A Medida Provisória n. 449/08, convertida na Lei n. 11.941/09 inseriu novo parágrafo no artigo 43 da Lei n. 8.212/91, interpretando o fato gerador das contribuições previdenciárias executadas na Justiça do Trabalho. O enunciado, de forma clara e precisa, atribuiu à prestação do serviço essa condição, afastando a possibilidade de compreender o efetivo pagamento da remuneração como fato incidente:

Art. 43. Nas ações trabalhistas de que resultar o pagamento de direitos sujeitos à incidência de contribuição previdenciária, o juiz, sob pena de responsabilidade, determinará o imediato recolhimento das importâncias devidas à Seguridade Social.

§ 2º Considera-se ocorrido o fato gerador das contribuições sociais na data da prestação do serviço.

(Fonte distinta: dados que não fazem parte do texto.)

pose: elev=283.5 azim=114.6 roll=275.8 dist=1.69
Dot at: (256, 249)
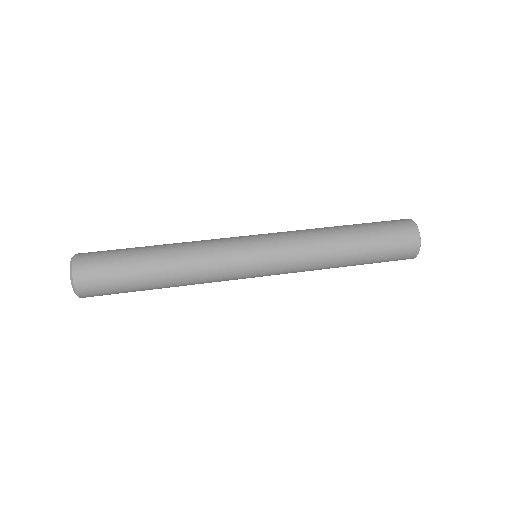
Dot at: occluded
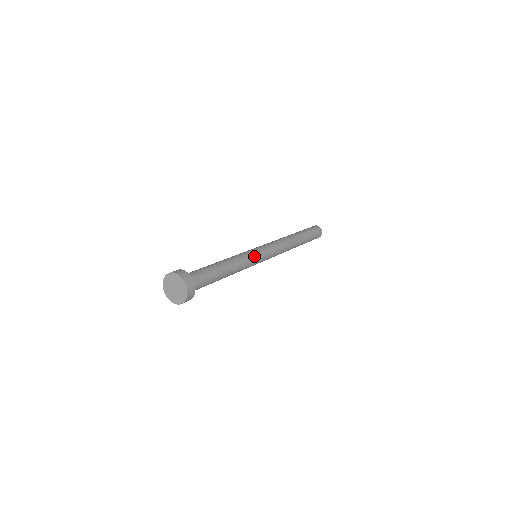
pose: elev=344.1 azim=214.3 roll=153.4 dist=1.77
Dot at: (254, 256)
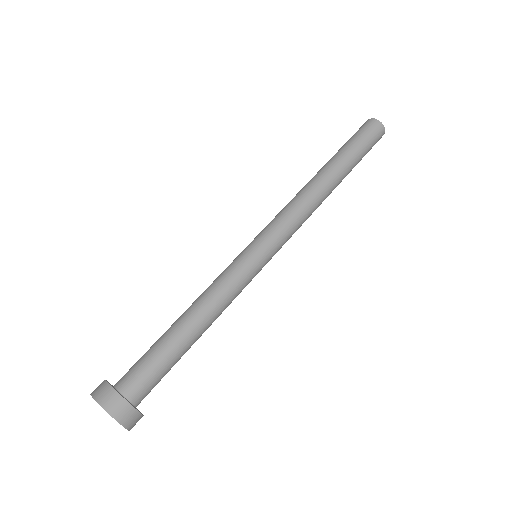
Dot at: (243, 266)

Esse enunciado já foi testado no STF, que confirmou o fato gerador da contribuição previdenciária arrecada pela Justiça do Trabalho na prestação do serviço, e não no efetivo pagamento da remuneração ao Reclamante:

EMENTA: PROCESSUAL CIVIL. PREQUESTIONAMENTO. AUSÊNCIA. TRIBUTÁRIO. CONTRIBUIÇÃO SOCIAL DESTINADA AO CUSTEIO DA PREVIDÊNCIA SOCIAL. REMUNERAÇÃO. DEFINIÇÃO DO CRITÉRIO TEMPORAL: REGIME DE COMPETÊNCIA OU REGIME DE CAIXA. 1. Falta ao acórdão recorrido o debate acerca das questões específicas invocadas nas razões de recurso extraordinário. 2. Aplica-se à tributação da pessoa jurídica, para as contribuições destinadas ao custeio da seguridade social, calculadas com base na remuneração, o regime de competência. Assim, o tributo incide no momento em que surge a obrigação legal de pagamento, independentemente se este irá ocorrer em oportunidade posterior. Agravo regimental ao qual se nega provimento [1] .

Sendo assim, o prazo para constituir o crédito previdenciário inicia-se, na forma do inciso I do artigo 173 do CTN, no primeiro dia do exercício fiscal seguinte ao da prestação do serviço, encerrando-se após 5 anos dessa data.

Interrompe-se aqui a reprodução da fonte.